== FRAGMENTO DE TEXTO ==
Los mexicanos se las ingeniaron para transmitirle a Latinoamérica, hasta el
Ecuador, que la verdad eran ellos y la realidad era ellos y que ellos éramos
nosotros. Al fin y al cabo, compartíamos una historia, hablábamos español y nos
había humillado la misma gente, de manera que podíamos tener una absoluta
solidaridad con los desgarramientos de Pedro Infante o de Dolores del Río.
Pedro Infante tenía una característica esencial: era urbano. Tras un breve
período en que hizo el charro, Infante entendió muy bien que necesitaba un
mundo nuevo, que no podía seguir de charro, entonces se puso su chaquetita de
cuero y empezó a vivir los dramas urbanos. No hay palabras para describir a
Pedro Infante, es el más grande actor que ha tenido el cine latinoamericano. No
hay nadie que se le aproxime siquiera: esa dosis de irresistible simpatía, esa
gracia extraordinaria que hacía que uno lo viera como un amigo, tenía élan como
nadie puede siquiera imaginarse que pueda alcanzar. Si lo comparamos con Jorge
Negrete, por ejemplo, que era anterior, bueno, Negrete era machote pero no era
de Catia, era rural. Pedro Infante era de Catia y nosotros lo queríamos, deseábamos
que en nuestra vida hubiera alguien así: risueño, pícaro, sentimental… Tenía
todas las características necesarias. Pedro Infante hizo muchas películas, pero
hubo una que para mí, para ese mundo de Catia y de la plaza Pérez Bonalde, tuvo
mucha importancia, fue Nosotros los pobres, una película dirigida por Ismael
Rodríguez, protagonizada por Infante y por una actriz mexicana que había hecho
carrera desde niña y que para ese momento era una adolescente, casi una
muchacha, se llamaba Chachita, una gordita para nada glamorosa, no era la
“muchacha de la película”, era simplemente una joven sufrida. Pedro Infante
hacía de su hermano y en la escena donde Chachita perdía las piernas en los
rieles de un ferrocarril (ella huía de la casa de los ricos donde trabajaba,
después de que estos le habían hecho una maldad hasta el extremo de conducirla
al suicidio), su hermano iba a verla y entonces Infante miraba el cuerpo
mutilado de su hermana moribunda y gritaba: “¡Malditos sean los ricos!”… Nadie
se puede imaginar lo que esto produjo en el cine: el grito de la gente, cómo
conmovieron esas palabras insertadas en aquel gesto de Infante, aquel dolly en
que la cámara subía y subía, y dejaba a Infante sobre la vía del ferrocarril,
gritando. La conciencia de una desigualdad social y el odio hacia el que
tuviera riquezas como explotador, hambreador y crápula…, todo eso cuajó en la
sala, y si muchos nos hicimos comunistas fue precisamente por su imagen, porque
entonces, como dice Pío Miranda, un personaje mío de El día que me quieras, yo
dije –él dice–: “¿Quiénes están contra esto? Y me dijeron, lee”, cuando él
quiere justificar por qué se metió en el Partido Comunista. Yo, que soy parte
de ese hombre, me metí en el Partido Comunista por Infante, que maldecía a los
ricos; y los comunistas eran los que decían eso o algo muy parecido a eso con
su tono pomposo, protocolar y “científico”. Eso era la plaza Pérez Bonalde y
eso era lo que sucedía en esa comunidad.

== TAREAS ==
1. Actualiza el pasaje del texto sobre Pedro Infante que va de "Los mexicanos se" a "Dolores del Río.", sustituyendo "español" por "castellano", y escribe el pasaje completo.
2. Indica si cada afirmación coincide con el texto sobre Pedro Infante y cita las palabras que lo deciden: (a) Jorge Negrete fue anterior a Pedro Infante; (b) Pedro Infante dirigió Nosotros los pobres; (c) Chachita era la glamorosa "muchacha de la película".
Responde basándote únicamente en el texto sobre Pedro Infante.

== DATOS DEL CONJUNTO ==
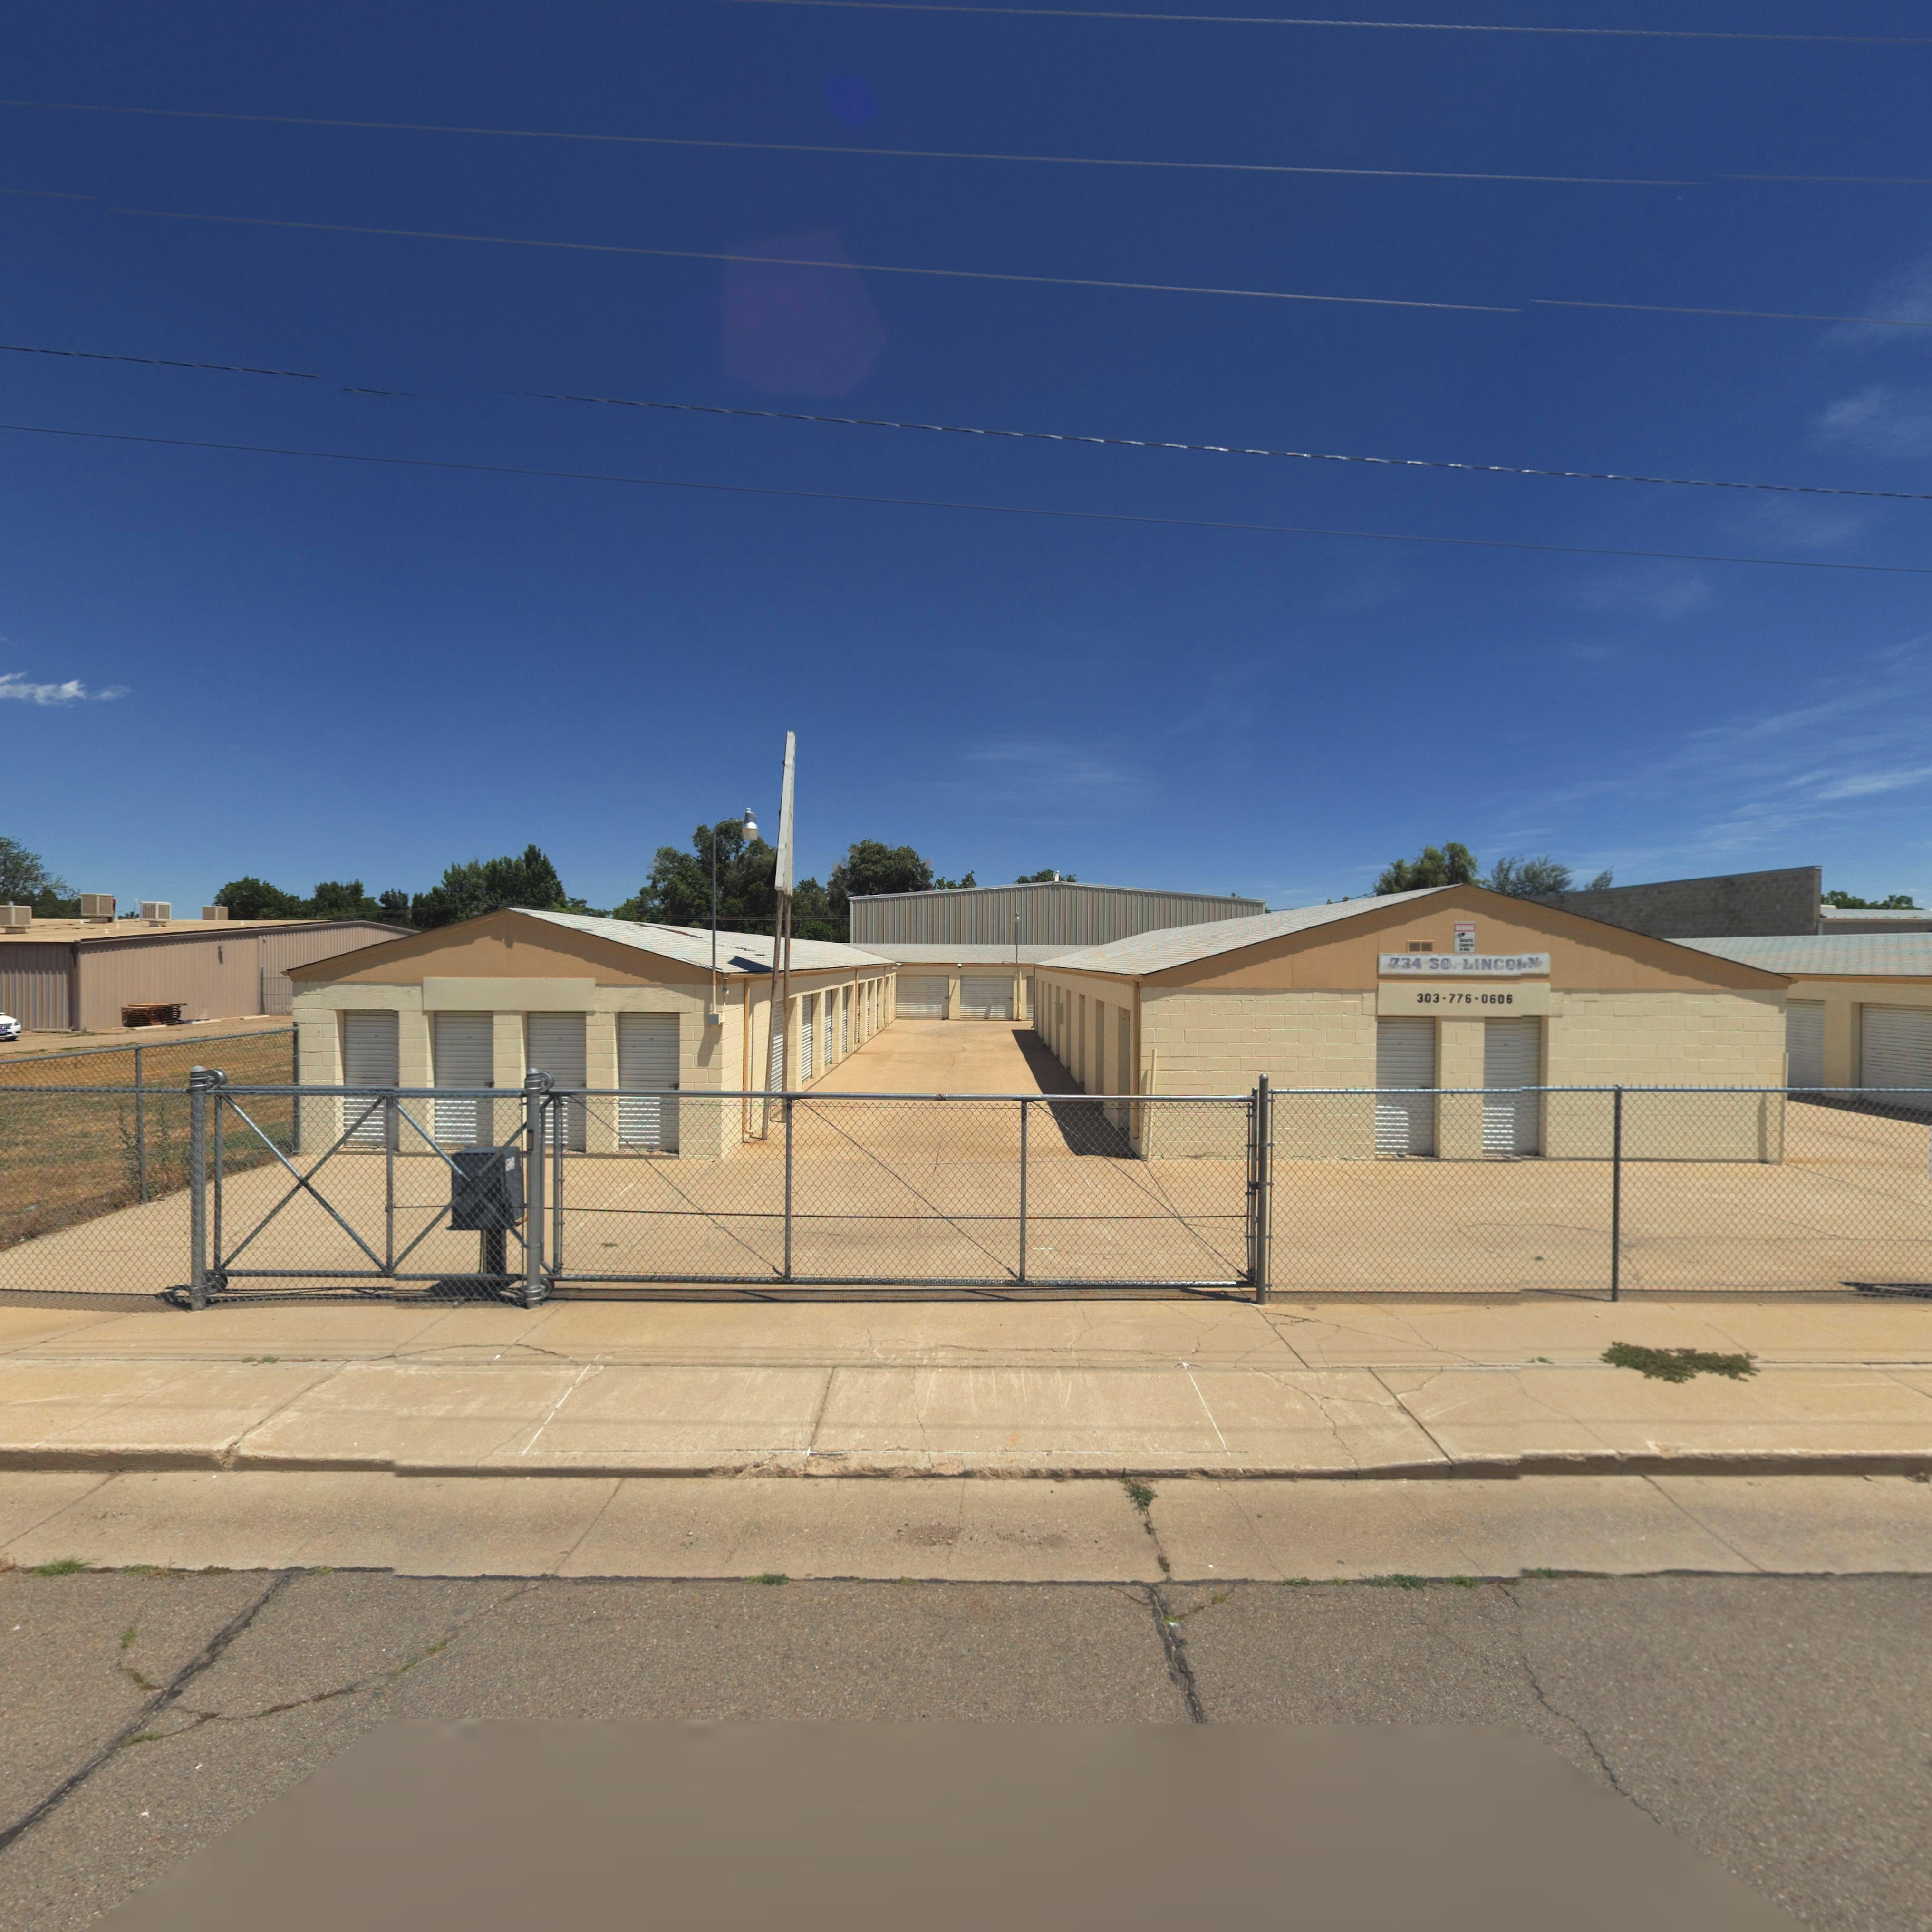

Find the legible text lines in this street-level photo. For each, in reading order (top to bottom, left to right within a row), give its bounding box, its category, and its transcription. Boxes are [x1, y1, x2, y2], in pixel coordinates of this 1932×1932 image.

[1389, 956, 1422, 969] StreetNumber: 734
[1428, 956, 1540, 971] StreetName: SO. LINCOLN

== RESPUESTAS ==
1.
Los mexicanos se las ingeniaron para transmitirle a Latinoamérica, hasta el
Ecuador, que la verdad eran ellos y la realidad era ellos y que ellos éramos
nosotros. Al fin y al cabo, compartíamos una historia, hablábamos castellano y nos
había humillado la misma gente, de manera que podíamos tener una absoluta
solidaridad con los desgarramientos de Pedro Infante o de Dolores del Río.

2.
(a) Sí: "Jorge Negrete, por ejemplo, que era anterior"
(b) No: "una película dirigida por Ismael Rodríguez"
(c) No: "una gordita para nada glamorosa, no era la “muchacha de la película”"